半狂乱になりながら聖水を辺り一面に振りまきまくると、ゴーストたちは消滅していった。

 とそんな一部始終を見ていた二人が呆れたように溜息を吐く。


「…………高白先輩」


「……あんたって本当に恰好が付かないわよね」


「余計なお世話だい!」


 それからというと俺たちは全力でデートを満喫した。

 お化け屋敷にもう一回入ったり、近くにあった射的屋で遊んだり。


「完成された孤高の所業マスターオブディード!」


 景品を打ち落とすためにわざわざ固有魔法を使って弾を正確に誘導した際には、


「…………最低ね」


「……………そこまでしますか?」


 二人からゴミを見るかのような視線を向けられたりした。

 もちろん明日の準備だって欠かせない。

 雑貨屋でロープや手袋、その他迷宮探索に必要な物一式を買いそろえた。

 そうして散々遊び、気付いた頃にはすっかり日が暮れていたのだった。


「では皆さん、私はここで失礼しますね」


「ええ。今日はありがとね。あんたがいてくれて助かったわ」


「はい! 私もご一緒出来て楽しかったです。高白先輩、鈴崎先輩をちゃんと送ってあげてくださいね?」


「え? ちょ!」


 最後にとんでもない爆弾を落として、恵ちゃんは来た道を引き返して行った。


「――行くわよ氷夜」


「あ、うん」


 小春は何も気にしてないのだろうか。

 ふと疑問が浮かんだが、考える暇はない。

 カトレアさんの宿までの少しの間、俺は小春と連れ添って歩く。


「ねえ氷夜、あんたはこの世界が好き?」


「どうしたんだよ。藪からスティックに」


「……別にただ気になっただけよ。それでどうなの?」


「まぁ……それなりには気に入ってるよ」


 この世界に来てから早一年。

 彼女もチートもないけど、なんだかんだ安定した生活を送れるようにはなってきたからな。


「そう。実は私も結構気に入ってるんだ」


 ……へぇ。


「意外だな。てっきり一刻も早くおさらばしたいのかと思ってたよ」


「確かに初めの頃はさっさと日本に帰りたかったわ。でもこっちで過ごしている内に少しずつだけど愛着が湧いてきちゃったのよ」


「だから迷宮の攻略をわざわざ明日に早めたのか」


「そうよ。好きになればなるほど別れがつらくなる……なんてふざけた理由でね」


 まるで小学生みたいだわと、らしくもない自嘲をする小春。

 そんな小春が見ていられなくて、俺はついつい余計なことを口走ってしまう。


「だ、大丈夫だって! 今生の別れってわけじゃないんだよ。時空石さえ手に入ればいつでも向こうとこっちを往来できるようになるんだし……」


「そもそもその時空石が手に入れられるかで不安になってるんですけど?」


「あっ!?」


 しまった。

 よりにもよって地雷を踏み抜いてどうする!?


「いや、えっと…………違くて、そういうつもりじゃ……」


 必死に誤魔化そうとするが、俺のちっぽけな脳みそでは解決策を生み出せない。

 何もできないまま、ごにょごにょと言葉にもならない言葉を捻り出していると、小春はどっと笑いだした。

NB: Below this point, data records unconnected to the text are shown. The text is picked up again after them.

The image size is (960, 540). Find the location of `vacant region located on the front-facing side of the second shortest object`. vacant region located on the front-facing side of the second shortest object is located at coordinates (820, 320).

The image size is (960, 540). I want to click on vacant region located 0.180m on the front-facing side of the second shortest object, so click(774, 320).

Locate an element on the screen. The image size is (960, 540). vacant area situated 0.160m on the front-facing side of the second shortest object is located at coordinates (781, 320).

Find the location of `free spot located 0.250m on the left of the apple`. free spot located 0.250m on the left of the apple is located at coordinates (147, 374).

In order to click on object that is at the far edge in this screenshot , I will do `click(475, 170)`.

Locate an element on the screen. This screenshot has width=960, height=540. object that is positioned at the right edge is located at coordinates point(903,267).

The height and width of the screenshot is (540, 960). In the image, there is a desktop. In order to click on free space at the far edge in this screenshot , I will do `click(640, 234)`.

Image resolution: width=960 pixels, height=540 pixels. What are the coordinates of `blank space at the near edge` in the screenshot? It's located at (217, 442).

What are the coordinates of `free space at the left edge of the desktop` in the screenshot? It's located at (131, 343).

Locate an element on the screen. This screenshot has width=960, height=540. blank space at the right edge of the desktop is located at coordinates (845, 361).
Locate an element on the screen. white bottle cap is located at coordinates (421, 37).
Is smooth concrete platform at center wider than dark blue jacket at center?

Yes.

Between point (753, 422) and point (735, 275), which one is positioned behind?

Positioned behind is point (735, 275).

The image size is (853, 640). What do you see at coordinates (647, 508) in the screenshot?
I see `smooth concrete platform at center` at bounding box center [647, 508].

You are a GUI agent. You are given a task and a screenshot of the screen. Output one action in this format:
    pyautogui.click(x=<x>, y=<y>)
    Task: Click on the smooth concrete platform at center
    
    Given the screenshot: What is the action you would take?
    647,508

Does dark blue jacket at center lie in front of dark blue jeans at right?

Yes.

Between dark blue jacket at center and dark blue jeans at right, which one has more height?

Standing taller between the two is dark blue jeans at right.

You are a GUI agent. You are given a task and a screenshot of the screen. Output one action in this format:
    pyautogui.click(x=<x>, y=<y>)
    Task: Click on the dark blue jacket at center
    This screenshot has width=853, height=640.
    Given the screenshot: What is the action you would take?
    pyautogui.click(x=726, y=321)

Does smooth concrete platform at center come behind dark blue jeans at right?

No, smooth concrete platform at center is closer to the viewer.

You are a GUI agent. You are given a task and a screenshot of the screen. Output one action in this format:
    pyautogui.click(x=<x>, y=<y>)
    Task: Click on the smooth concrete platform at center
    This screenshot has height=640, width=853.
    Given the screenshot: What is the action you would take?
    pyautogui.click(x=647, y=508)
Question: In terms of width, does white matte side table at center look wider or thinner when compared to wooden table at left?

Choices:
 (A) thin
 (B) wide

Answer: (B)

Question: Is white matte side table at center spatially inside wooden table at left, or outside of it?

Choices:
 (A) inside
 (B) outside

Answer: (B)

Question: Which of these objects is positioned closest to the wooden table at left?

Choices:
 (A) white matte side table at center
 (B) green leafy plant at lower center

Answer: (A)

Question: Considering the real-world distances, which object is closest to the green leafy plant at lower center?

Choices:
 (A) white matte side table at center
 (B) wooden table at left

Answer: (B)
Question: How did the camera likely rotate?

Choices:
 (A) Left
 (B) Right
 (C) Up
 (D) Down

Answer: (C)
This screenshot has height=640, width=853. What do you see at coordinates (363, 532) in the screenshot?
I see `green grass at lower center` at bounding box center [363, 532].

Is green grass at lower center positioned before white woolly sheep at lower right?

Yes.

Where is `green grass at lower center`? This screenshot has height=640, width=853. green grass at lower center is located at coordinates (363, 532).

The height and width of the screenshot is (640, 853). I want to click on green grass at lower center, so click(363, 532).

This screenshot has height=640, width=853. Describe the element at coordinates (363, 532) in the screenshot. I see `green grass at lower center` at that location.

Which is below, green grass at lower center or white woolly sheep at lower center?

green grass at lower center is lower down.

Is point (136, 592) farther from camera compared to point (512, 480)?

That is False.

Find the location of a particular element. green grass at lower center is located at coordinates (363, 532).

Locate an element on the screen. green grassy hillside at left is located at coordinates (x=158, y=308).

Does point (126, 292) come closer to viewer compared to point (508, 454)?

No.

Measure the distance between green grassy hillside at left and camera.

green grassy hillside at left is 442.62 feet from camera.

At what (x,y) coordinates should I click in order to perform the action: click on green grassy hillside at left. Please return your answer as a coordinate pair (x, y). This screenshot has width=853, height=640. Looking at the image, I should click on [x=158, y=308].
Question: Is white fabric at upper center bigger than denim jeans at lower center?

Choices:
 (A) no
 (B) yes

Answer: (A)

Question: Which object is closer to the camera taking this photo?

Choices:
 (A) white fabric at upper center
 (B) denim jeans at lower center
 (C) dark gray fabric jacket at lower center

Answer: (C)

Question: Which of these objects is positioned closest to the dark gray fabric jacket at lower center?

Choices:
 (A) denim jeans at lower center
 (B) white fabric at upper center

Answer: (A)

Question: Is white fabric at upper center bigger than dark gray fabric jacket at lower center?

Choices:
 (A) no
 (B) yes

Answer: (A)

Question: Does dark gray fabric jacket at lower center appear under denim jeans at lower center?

「ふ、ふふふふふ……ふふふ、あっはははは! 何よそれ。慰めるのが下手くそにも程があるわよっ!?」


「…………笑いすぎだよ」


「ごめんごめん。なんかあんたを見てたらどうでも良くなってきたわ。ありがと。おかげで緊張もほぐれたわ」


「は?」


 イミガワカラナイ。

 アリガトウ?

 ナンデ?


 俺はむしろ小春の不安を煽っただけだ。

 なのにどうして小春は俺に感謝するんだ?

 アリエナイ、アッテハナラナイ。

 …………気色が悪い。


「氷夜、氷夜!」


「あ、ああ」


 変な考えごとをしていたせいか、カトレアおばさんの宿に着いていることに気付いていなかった。


「もうちゃんとしなさいよね」


「ごめん」


「はぁ……私の見送りはここまででいいから、今日は早く寝て明日に備えなさい」


 お母さんみたいなことを言ってから、小春は宿の中へ消えていく。


「……わかってるよ」


 その後ろ姿を見ながら俺は大きく溜息を吐いた。